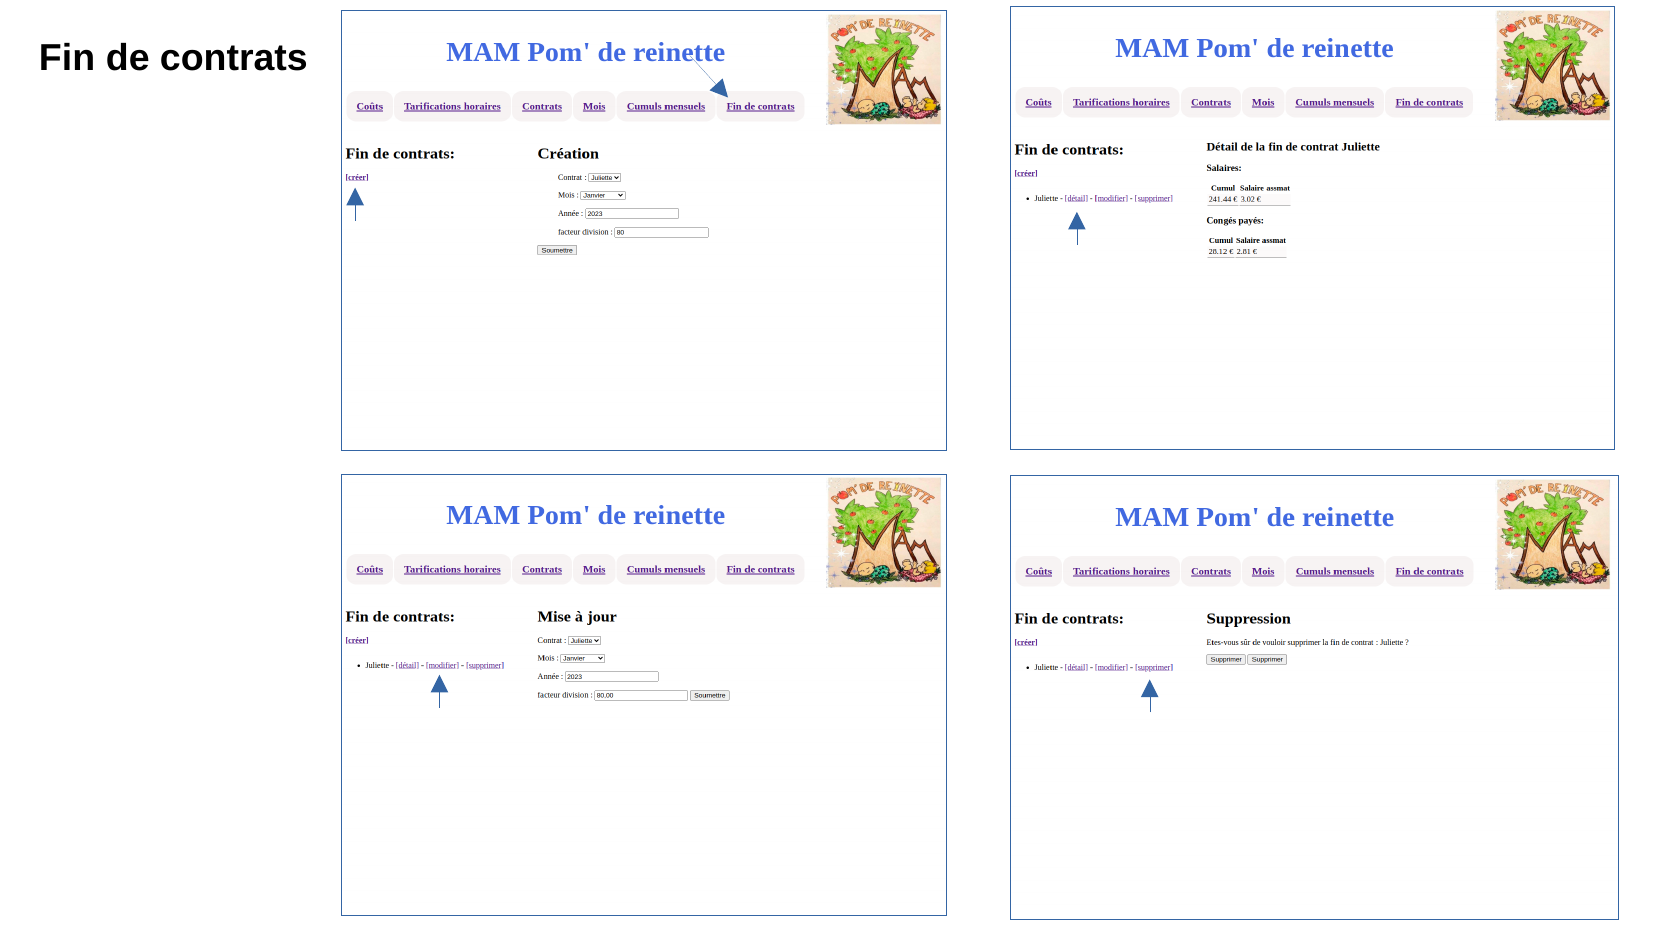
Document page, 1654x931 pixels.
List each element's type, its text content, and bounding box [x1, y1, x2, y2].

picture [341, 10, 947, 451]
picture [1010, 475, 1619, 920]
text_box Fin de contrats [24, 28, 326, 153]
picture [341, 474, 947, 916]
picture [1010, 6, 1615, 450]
....
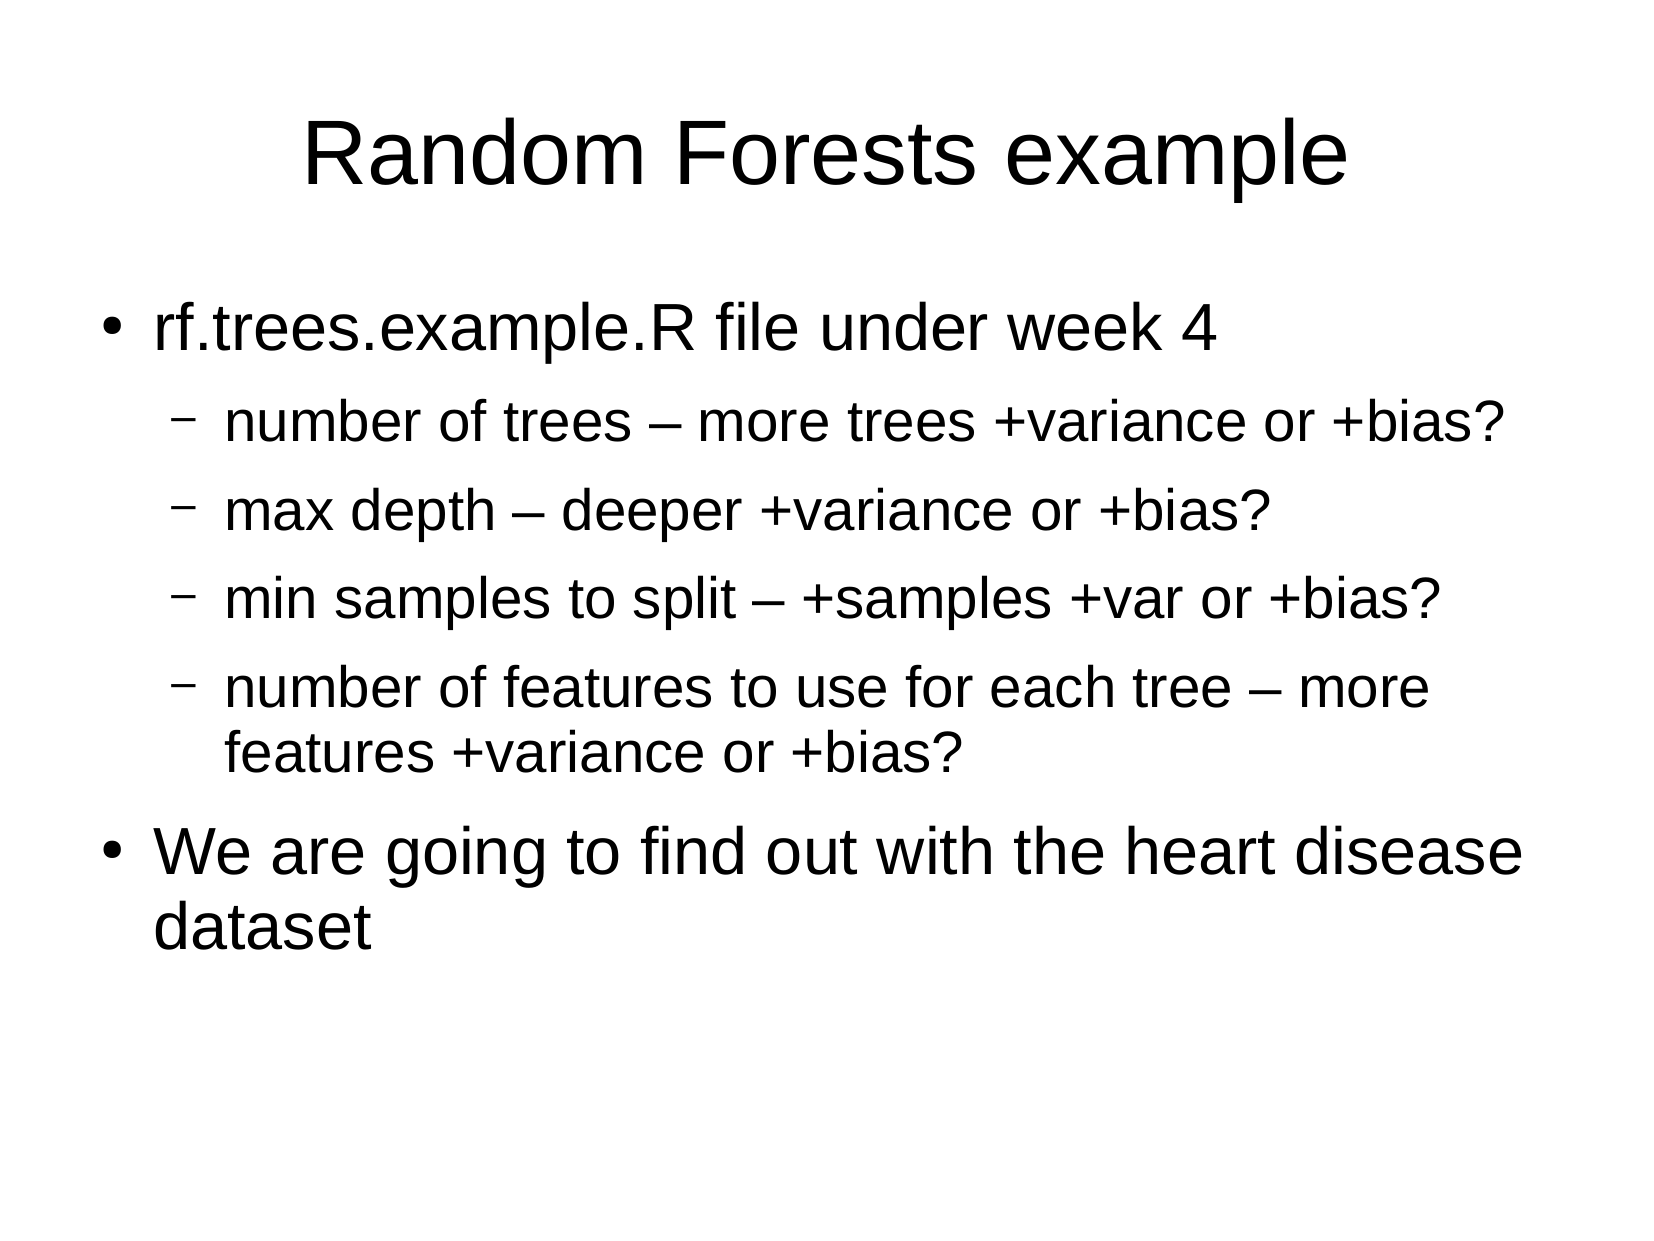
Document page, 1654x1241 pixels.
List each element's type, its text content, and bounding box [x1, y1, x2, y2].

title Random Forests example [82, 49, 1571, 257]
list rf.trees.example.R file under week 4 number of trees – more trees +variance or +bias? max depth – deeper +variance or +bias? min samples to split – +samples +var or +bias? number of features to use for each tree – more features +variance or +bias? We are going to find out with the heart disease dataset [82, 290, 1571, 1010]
....
# WHAT TO DO
Write out, with no changes, the part of the material that opens with the line containing "Document page, 1654x931 pixels." and closes with the line containing "picture [1010, 6, 1615, 450]", including both of those lines.

# FULL SOLUTION
Document page, 1654x931 pixels.
List each element's type, its text content, and bounding box [x1, y1, x2, y2].

picture [341, 10, 947, 451]
picture [1010, 475, 1619, 920]
text_box Fin de contrats [24, 28, 326, 153]
picture [341, 474, 947, 916]
picture [1010, 6, 1615, 450]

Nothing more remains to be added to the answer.